Pick up the object if you can and see if you can practice the gesture from your story while holding or touching this object. Practice it till it becomes a gesture that you can repeat.

Carefully put the object down somewhere close to you and return to your writing.

Reflect briefly on your writing. Now underline 3 sentences that stand out for you. There is no right and wrong. You are simply playing. Finally, pick a total of 3 words from the 3 sentences and circle them.

Memorize the 3 words.

Share your 3 words, object and gesture in any way you like with the group, one at a time, in the form of an improvised 1 minute performance.

Reflect on the experience. 

May the pulse be with you!

Abhay

20150101

Working with groups of workshop participants in four continents I came to realize that individuals in more traditional and rural societies, facing tremendous challenges, can sometimes be more whole and far less split than their modern, urban contemporaries. At other times I found urban, affluent groups that were very rooted in their cultures and in that wholeness were open to explorations of new ways of thinking.

I found that working with these groups I was learning, this was my schooling, and that as workshop leader I was engaged in a profound dialogue about wholeness.

:::::

▶ What you are asked to do:
According to the workshop exercise above, how long should the improvised performance be in which each person shares their words, object and gesture?

▶ Listed entries:

:::::

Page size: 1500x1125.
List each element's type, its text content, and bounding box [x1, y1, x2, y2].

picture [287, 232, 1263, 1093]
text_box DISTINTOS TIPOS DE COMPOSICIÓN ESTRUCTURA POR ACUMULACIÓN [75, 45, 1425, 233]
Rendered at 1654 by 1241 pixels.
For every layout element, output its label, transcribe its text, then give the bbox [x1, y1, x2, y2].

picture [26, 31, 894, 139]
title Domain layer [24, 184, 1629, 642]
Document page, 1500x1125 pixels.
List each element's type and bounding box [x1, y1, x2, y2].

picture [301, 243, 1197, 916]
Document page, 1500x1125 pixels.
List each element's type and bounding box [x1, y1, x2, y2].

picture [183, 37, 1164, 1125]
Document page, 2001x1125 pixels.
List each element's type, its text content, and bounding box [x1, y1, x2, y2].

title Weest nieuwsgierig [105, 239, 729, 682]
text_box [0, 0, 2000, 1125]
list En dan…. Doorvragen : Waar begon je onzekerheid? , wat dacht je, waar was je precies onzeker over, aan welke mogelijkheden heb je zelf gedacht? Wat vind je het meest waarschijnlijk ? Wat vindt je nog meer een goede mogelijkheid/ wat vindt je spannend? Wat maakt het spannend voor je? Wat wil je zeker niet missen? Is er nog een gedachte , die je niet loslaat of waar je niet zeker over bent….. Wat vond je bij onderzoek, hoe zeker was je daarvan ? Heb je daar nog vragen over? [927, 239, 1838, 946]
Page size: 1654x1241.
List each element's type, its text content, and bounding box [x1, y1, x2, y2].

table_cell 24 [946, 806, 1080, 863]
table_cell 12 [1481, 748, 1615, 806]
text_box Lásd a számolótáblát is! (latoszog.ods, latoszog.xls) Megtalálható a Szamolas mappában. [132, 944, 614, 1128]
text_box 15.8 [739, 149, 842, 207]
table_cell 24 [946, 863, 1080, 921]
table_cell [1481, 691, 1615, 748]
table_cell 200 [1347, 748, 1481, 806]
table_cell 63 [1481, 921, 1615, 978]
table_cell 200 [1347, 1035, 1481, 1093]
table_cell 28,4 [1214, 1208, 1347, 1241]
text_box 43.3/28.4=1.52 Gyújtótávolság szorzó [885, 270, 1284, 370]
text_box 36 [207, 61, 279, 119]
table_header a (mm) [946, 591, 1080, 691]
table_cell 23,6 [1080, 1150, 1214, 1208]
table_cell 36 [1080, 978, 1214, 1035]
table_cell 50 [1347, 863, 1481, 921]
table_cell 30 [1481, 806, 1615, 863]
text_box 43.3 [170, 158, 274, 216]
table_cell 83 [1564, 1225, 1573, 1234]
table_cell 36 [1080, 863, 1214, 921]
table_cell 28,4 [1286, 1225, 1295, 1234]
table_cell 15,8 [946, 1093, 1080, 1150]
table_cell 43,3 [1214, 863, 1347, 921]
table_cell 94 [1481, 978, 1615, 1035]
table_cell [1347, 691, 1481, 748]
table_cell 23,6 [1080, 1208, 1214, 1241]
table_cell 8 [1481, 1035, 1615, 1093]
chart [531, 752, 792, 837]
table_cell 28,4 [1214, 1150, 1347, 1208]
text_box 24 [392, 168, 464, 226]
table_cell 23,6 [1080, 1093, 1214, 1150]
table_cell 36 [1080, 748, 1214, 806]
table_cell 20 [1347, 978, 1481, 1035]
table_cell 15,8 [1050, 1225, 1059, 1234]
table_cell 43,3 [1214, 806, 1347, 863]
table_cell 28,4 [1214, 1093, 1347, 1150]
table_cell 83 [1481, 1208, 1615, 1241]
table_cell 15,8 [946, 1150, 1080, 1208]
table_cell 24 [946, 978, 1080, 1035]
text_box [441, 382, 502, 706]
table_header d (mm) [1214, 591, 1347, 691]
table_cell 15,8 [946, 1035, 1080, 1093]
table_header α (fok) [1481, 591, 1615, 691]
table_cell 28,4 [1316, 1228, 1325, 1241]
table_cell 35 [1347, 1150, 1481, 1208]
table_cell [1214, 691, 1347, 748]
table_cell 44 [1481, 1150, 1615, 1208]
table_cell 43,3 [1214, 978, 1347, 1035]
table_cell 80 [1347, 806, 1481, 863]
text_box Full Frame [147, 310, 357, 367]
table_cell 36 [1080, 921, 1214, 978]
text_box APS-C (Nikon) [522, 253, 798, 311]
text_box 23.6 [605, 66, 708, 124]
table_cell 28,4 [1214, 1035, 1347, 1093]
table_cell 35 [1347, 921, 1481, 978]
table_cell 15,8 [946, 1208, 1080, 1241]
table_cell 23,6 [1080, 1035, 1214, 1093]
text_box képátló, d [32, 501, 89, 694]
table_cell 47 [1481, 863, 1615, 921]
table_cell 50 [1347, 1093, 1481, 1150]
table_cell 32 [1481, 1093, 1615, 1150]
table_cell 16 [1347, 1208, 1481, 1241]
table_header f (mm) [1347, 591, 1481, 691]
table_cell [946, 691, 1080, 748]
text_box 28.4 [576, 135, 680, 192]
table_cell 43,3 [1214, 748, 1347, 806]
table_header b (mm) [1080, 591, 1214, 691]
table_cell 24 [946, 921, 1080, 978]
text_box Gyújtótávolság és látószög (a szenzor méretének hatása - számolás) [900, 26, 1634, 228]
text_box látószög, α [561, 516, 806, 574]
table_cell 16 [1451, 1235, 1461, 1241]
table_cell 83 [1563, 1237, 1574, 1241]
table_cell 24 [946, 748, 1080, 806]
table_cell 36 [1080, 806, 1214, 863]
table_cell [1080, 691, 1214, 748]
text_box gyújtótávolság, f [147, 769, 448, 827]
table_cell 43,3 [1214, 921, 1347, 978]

:::::

▶ Task result:
One minute.